Il est le glorieux fils du charpentier qui, sur le char de sa croix, vint au-dessus de la gueule vorace des enfers et transféra le genre humain dans la demeure de la vie. Et parce que, à cause de l’arbre du paradis, le genre humain était tombé dans les enfers, c’est par l’arbre de la croix qu’il est passé dans la demeure de la vie. Sur ce bois avait donc été greffée l’amertume ; mais sur celui-ci fut greffée la douceur, pour que nous reconnaissions en lui le chef auquel ne résiste nulle créature.
Gloire à toi ! tu as jeté ta croix comme un pont au-dessus de la mort, pour que les hommes y passent du pays de la mort à celui de la vie. ~
Gloire à toi ! tu as revêtu le corps de l’Adam mortel et en as fait la source de la vie pour tous les mortels.
Oui, tu vis ! Car tes meurtriers se sont comportés envers ta vie comme des semeurs : ils ont semé ta vie dans les profondeurs de la terre comme on sème le blé, pour qu’il lève lui-même et fasse lever avec lui beaucoup de grains.
Venez, faisons de notre amour comme un encensoir immense et universel, prodiguons cantiques et prières à celui qui a fait de sa croix un encensoir à la Divinité, et nous a tous comblés de richesses par son sang.
Diacre et Docteur de l’Eglise (✝ 373)
On appelait ce mystique: « la harpe du Saint-Esprit. »
Né à Nisibe (Nesaybin actuellement en Turquie) dans la province romaine de Mésopotamie, il fut chassé de la maison par son père, païen intolérant, pour ses « fréquentations chrétiennes ». Accueilli par l’évêque du lieu dont il devint le fils spirituel selon l’historien saint Grégoire de Tours, il se convertit au christianisme à l’âge de 18 ans.
Ordonné diacre, il voulut le rester par humilité. Il fonda à Nisibe une école théologique de grand rayonnement. Mais à cause de l’invasion perse qui a envahi cette région, il préféra franchir la frontière et s’installer, avec son école, à Edesse dans l’empire romain. Il fut un grand défenseur de la doctrine christologique et trinitaire dans l’Eglise syrienne d’Antioche. Il composa de nombreux ouvrages, commenta toute la Bible, écrit des poèmes qui remplacèrent les chants des fêtes populaires et répondaient aux chansons des hérétiques qui répandaient ainsi leurs thèses erronées.

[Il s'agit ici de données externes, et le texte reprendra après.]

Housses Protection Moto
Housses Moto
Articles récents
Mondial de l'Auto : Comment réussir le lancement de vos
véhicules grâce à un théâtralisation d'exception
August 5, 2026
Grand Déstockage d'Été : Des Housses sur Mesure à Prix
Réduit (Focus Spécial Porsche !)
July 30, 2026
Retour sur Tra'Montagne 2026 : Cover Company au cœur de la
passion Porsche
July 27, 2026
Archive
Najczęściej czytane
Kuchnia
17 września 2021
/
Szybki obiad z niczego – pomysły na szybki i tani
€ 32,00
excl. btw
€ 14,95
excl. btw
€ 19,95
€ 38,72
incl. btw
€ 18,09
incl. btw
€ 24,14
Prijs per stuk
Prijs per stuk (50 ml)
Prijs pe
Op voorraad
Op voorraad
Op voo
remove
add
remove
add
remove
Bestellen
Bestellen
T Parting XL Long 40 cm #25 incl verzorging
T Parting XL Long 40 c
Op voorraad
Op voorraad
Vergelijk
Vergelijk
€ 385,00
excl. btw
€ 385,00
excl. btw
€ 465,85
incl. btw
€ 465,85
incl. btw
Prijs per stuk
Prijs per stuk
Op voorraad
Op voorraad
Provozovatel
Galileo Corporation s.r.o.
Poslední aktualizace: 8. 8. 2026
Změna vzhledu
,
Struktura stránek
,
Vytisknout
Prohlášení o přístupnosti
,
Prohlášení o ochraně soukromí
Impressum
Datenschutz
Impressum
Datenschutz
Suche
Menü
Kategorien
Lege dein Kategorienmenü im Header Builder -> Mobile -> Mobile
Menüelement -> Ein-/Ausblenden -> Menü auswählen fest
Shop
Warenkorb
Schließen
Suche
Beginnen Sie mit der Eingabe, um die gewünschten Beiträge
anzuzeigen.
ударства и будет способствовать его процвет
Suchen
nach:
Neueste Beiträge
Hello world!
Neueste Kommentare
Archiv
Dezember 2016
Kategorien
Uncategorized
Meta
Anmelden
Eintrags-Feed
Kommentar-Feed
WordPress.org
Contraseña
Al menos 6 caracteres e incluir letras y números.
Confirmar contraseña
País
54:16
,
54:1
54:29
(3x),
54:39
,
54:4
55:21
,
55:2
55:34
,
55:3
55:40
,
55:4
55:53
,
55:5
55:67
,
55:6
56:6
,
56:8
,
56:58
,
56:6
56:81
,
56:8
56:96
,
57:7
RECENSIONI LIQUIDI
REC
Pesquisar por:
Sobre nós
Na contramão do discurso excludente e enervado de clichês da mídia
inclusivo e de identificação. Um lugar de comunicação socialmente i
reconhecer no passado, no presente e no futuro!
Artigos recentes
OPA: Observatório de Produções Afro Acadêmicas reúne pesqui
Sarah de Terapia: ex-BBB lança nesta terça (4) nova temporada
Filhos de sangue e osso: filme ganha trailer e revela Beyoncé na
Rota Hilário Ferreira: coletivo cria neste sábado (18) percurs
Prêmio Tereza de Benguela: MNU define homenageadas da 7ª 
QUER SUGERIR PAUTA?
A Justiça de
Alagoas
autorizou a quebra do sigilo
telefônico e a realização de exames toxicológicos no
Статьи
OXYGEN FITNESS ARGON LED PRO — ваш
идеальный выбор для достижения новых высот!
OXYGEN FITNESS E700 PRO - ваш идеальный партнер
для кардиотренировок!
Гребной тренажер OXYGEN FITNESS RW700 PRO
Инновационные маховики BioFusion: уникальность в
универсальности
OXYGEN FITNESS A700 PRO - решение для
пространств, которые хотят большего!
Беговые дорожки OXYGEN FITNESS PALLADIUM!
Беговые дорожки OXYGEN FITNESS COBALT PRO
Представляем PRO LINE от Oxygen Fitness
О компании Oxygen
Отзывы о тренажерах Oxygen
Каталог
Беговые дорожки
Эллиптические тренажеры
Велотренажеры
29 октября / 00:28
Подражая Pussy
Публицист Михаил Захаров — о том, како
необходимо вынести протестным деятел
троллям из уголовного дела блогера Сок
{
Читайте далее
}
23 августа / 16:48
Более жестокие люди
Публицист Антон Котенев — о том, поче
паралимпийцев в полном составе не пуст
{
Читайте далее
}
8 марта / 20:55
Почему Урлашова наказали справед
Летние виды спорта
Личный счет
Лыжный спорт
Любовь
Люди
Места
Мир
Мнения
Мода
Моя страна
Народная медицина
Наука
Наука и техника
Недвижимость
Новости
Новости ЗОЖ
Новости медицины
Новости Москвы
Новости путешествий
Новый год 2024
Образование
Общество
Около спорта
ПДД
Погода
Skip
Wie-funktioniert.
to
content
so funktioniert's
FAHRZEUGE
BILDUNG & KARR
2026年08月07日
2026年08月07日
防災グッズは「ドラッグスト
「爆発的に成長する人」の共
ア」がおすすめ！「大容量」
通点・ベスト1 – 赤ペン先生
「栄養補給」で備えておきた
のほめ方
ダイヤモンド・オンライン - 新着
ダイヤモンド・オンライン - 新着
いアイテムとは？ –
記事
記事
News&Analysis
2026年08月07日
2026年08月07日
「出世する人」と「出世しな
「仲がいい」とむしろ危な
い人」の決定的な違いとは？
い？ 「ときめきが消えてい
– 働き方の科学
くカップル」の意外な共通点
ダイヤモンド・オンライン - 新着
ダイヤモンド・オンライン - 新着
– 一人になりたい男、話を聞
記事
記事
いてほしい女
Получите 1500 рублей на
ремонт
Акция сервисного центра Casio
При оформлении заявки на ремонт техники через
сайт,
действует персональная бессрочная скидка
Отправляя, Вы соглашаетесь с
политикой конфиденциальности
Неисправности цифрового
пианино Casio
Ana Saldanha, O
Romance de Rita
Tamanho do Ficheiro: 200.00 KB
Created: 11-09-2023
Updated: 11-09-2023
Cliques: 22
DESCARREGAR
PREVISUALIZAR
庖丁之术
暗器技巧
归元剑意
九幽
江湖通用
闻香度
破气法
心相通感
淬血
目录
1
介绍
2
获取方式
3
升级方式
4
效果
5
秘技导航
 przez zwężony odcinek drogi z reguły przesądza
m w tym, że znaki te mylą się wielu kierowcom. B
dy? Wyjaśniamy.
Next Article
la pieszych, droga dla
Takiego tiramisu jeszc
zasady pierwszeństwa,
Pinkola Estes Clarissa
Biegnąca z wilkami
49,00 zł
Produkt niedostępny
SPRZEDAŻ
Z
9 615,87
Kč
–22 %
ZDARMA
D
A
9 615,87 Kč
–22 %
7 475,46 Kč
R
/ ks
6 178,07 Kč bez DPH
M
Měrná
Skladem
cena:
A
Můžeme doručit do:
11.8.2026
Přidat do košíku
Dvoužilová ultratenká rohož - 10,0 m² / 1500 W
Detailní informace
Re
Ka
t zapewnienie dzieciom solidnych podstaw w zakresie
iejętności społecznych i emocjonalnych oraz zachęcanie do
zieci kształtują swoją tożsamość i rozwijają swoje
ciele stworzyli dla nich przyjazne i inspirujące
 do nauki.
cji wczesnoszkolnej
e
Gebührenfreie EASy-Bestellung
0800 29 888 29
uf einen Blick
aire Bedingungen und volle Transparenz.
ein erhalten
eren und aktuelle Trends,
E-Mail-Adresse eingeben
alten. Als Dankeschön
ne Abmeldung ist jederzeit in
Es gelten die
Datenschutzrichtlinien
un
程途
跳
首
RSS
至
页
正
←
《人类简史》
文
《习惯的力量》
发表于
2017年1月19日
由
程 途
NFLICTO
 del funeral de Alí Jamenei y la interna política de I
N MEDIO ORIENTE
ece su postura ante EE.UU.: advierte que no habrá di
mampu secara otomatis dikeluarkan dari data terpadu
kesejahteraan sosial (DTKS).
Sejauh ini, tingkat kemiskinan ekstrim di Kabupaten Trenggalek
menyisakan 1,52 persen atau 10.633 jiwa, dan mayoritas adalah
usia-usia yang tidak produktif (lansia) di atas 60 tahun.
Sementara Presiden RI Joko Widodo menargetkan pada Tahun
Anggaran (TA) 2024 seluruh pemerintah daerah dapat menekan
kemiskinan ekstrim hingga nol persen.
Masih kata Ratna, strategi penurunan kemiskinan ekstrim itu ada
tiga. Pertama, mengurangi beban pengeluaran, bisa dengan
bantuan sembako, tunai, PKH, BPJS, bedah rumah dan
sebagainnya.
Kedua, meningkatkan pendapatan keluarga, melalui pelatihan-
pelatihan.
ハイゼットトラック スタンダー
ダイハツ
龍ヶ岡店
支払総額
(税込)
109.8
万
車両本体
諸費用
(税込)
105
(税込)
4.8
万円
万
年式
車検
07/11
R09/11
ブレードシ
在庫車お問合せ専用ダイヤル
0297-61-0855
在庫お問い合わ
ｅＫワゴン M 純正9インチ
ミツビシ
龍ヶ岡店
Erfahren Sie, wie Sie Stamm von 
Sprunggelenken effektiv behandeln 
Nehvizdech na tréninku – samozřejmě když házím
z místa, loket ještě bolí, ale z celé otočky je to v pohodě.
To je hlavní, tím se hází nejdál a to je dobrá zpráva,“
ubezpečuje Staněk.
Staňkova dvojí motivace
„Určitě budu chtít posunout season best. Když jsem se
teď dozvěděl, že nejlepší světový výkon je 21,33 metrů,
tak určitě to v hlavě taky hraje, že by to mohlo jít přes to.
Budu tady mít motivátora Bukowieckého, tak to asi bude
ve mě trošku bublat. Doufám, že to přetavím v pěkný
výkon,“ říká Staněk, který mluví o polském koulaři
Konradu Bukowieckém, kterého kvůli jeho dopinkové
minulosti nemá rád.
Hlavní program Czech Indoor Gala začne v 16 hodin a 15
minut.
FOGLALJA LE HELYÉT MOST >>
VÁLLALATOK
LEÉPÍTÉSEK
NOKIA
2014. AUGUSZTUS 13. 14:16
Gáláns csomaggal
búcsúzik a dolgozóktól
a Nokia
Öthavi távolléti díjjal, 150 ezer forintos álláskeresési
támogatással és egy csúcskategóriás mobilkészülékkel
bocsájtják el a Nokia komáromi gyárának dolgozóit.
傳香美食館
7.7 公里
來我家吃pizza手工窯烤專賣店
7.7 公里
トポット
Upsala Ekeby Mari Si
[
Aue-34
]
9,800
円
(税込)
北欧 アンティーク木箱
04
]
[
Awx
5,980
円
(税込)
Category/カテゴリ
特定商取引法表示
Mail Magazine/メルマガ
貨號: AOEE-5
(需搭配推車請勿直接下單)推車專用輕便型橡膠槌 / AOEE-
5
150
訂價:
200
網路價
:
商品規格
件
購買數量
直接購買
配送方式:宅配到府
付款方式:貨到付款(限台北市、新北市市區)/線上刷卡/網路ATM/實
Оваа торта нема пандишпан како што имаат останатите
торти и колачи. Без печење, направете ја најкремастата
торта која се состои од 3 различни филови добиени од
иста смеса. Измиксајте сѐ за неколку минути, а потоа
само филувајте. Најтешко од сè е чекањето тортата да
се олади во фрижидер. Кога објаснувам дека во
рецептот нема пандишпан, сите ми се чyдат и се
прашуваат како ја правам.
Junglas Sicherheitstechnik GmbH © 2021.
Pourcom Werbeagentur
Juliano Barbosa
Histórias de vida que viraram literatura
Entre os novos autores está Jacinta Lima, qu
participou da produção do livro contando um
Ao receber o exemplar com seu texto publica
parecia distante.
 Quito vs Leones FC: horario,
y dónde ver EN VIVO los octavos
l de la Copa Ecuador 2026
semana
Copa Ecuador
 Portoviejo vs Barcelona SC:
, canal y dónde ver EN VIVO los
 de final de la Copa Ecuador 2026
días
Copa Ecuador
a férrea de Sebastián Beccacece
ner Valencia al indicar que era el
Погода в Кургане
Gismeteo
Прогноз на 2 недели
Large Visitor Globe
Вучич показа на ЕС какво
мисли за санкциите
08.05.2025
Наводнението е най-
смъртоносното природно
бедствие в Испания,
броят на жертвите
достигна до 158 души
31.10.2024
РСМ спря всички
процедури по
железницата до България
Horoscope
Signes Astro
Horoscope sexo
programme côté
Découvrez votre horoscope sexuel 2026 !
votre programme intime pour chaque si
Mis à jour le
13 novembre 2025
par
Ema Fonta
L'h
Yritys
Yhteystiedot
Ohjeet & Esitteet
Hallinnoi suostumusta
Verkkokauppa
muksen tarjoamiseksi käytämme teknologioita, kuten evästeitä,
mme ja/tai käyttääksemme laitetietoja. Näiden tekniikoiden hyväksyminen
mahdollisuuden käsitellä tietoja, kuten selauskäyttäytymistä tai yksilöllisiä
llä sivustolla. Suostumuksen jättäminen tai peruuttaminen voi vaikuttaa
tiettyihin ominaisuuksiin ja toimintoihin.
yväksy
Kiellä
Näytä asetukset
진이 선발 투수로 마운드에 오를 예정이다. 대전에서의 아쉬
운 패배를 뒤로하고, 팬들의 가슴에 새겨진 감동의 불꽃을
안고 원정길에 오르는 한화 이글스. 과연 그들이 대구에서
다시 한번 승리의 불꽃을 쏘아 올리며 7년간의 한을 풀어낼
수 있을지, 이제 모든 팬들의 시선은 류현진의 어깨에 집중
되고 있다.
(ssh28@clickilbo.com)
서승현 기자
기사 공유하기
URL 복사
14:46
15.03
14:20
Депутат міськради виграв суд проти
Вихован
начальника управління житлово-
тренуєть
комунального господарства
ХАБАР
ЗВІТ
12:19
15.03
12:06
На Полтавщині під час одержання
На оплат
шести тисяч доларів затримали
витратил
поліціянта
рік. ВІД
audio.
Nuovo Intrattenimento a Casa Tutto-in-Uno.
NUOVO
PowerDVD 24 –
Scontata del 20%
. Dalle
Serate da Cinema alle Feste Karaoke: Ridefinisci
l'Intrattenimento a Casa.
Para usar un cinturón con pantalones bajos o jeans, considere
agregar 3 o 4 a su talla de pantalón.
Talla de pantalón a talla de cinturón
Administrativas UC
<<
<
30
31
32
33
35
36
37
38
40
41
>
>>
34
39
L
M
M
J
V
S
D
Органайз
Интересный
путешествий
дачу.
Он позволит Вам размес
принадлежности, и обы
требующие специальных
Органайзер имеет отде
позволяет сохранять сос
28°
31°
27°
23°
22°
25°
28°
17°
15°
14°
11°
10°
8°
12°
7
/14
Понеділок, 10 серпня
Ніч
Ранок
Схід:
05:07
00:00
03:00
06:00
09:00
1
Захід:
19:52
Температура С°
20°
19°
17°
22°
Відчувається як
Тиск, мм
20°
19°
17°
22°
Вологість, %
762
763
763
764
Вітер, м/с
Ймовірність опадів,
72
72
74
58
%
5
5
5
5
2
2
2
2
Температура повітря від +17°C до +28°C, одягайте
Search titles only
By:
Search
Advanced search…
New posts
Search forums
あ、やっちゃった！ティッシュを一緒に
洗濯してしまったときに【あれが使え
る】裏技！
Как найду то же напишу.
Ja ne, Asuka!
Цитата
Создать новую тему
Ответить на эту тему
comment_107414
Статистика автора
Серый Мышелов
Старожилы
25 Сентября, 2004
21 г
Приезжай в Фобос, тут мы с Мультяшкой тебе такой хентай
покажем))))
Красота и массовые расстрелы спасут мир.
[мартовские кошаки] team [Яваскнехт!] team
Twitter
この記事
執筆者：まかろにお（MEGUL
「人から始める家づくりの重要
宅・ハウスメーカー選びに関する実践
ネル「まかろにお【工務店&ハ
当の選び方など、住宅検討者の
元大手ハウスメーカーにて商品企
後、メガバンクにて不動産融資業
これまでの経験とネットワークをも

« Dimanches et fêtes, évoque un compatriote, il se tenait au milieu des vierges et les accompagnait de sa harpe. Toute la ville alors se réunissait autour de lui. »
Ses hymnes inaugurèrent la pratique du chant liturgique. Il est d’ailleurs considéré comme l’un des plus grands poètes de langue syriaque.
Le 28 novembre 2007, lors de sa catéchèse des audiences générales consacrée aux Pères de l’Eglise, Benoît XVI a tracé un portrait d’Ephrem le Syrien, le plus grand poète de l’époque patristique. Le Saint-Père a choisi de présenter saint Ephrem comme exemple de cette diversité des expressions culturelles du christianisme. Né en 306 à Nysibis et mort à Edesse en 373, il développa dans la poésie sa vocation théologienne. « La poésie -a déclaré Benoît XVI- lui permit d’approfondir sa réflexion théologique au travers des paradoxes et des images ». Il donna à ses poèmes et hymnes liturgiques « un caractère didactique et catéchistique…destiné à mieux diffuser la doctrine de l’Eglise lors des fêtes liturgiques ».
Benoît XVI a ensuite rappelé la réflexion d’Ephrem sur le Créateur: Dans la création rien n’est isolé et avec l’Ecriture le monde est une Bible. En usant mal sa liberté, l’homme perturbe l’ordre du cosmos ». La présence de Jésus dans le sein de Marie, a ajouté le Pape, « le porta à considérer la grande dignité de la femme… dont il parlait avec sensibilité et respect. Pour Ephrem, il n’y a pas de rédemption sans Jésus et pas d’incarnation sans Marie. La dimension humaine et divine du mystère de la rédemption se trouve déjà dans l’Ecriture ».